Innovation in Engineering Design for Global Challenges
This is the Virtual Refugee Exchange Initiative [VREI]
This is the Virtual Refugee Exchange Initiative [VREI]
[vrei] A Romanian phrase meaning “Do you want to?”
The USC Viterbi School of Engineering has launched a design and innovation
initiative that will bring together university students from our Los Angeles campus
and refugee students who have had their educations interrupted due to armed conflict, persecution, famine or environmental disasters. They will come together as teams of innovators through a virtual collaborative exchange to design, build and implement solutions to some of the greatest challenges facing the world’s 68.5 million refugees and internally displaced people.
“The camp feels like a prison, or worse: like hell . . .”
— Syrian refugee, on Camp Moria in Lesvos, Greece
“You cannot look into the eyes of a child who is dying from a disease caused by drinking dirty water — something that rarely, if ever, happens in the United States — and not feel changed. You cannot stand before her parents without thinking, “I’m an engineer. There must be something I can do.”

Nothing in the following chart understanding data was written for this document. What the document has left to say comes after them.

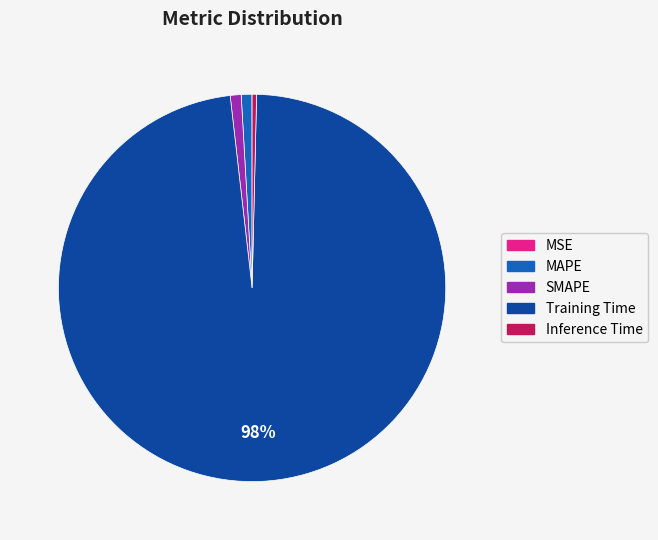

What is the largest slice in the pie chart?

Training Time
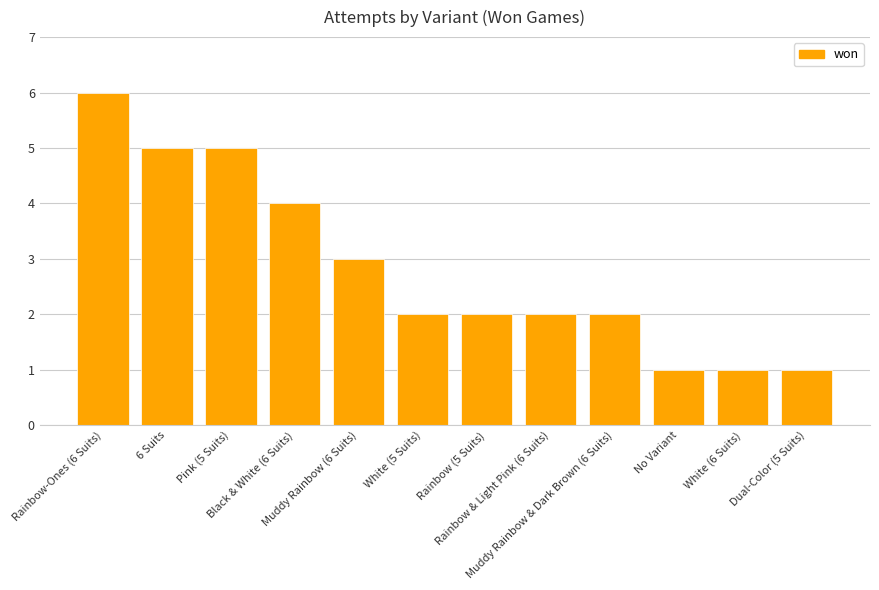

What is the label of the 3rd bar from the left?

Pink (5 Suits)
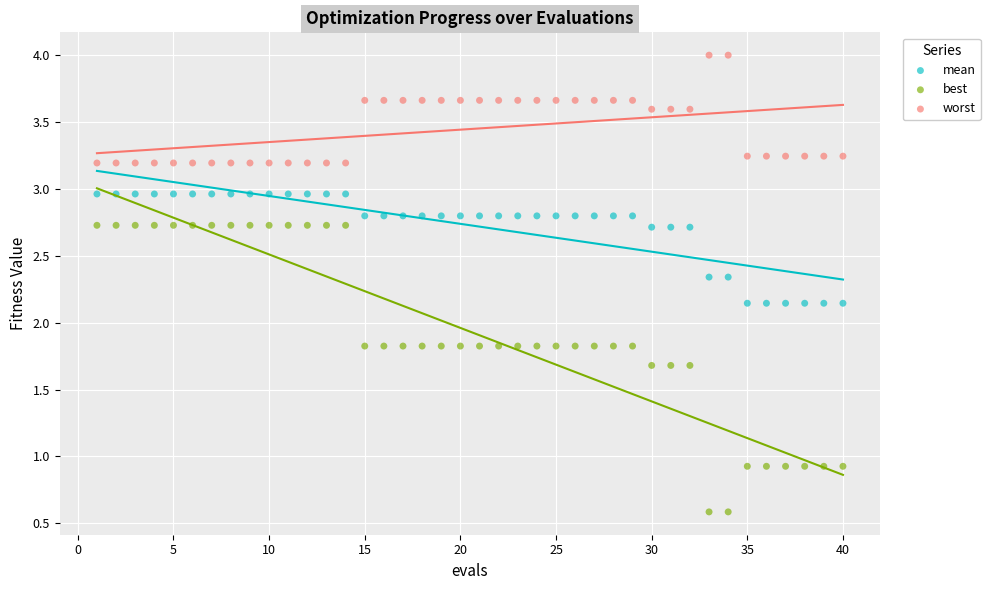

What are all the series names shown in the legend?

mean, best, worst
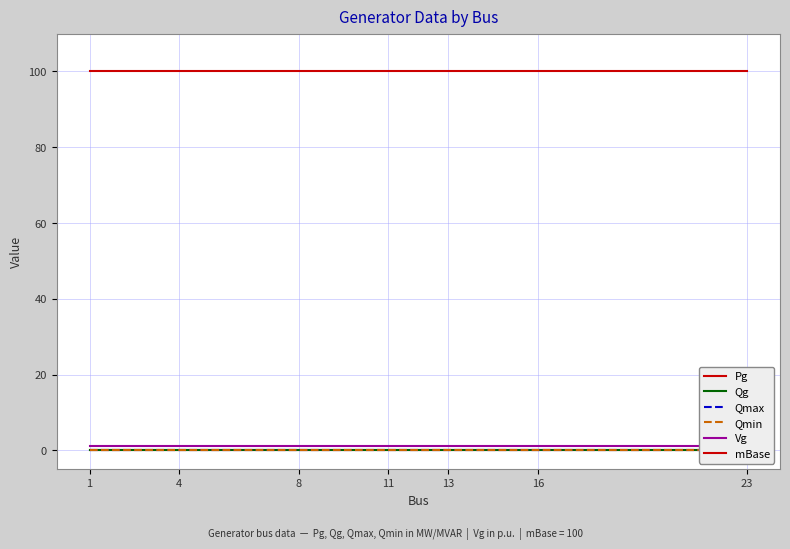

True or false: Vg has a value of 0 at 16.

False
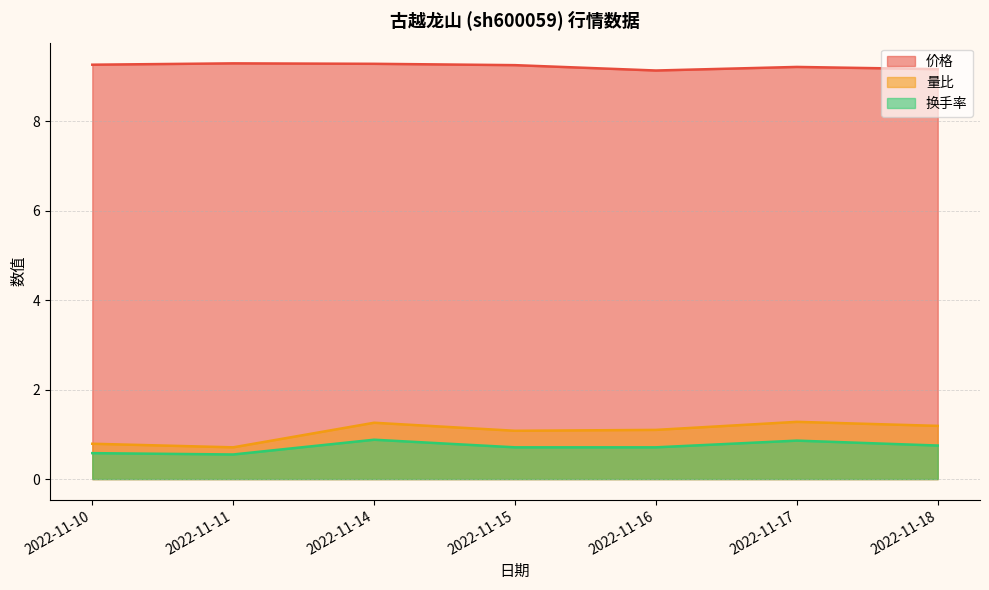

What is the total value across all series at 2022-11-16?

11.0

— Bernard Amadei, founder, Engineers Without Borders
By leveraging the resources of academia, private enterprise and NGOs, we want to create an agile collaborative community that brings immediate, scalable solutions to the refugee crisis. This community will give refugee students and their global partners the resources and skills to become global entrepreneurs. The longterm goal of this initiative is to provide a prototype for training a global task force of emergency response engineers trained to innovate quickly and effectively in chaotic environments. This course can then be replicated at other universities and engineering schools around the world.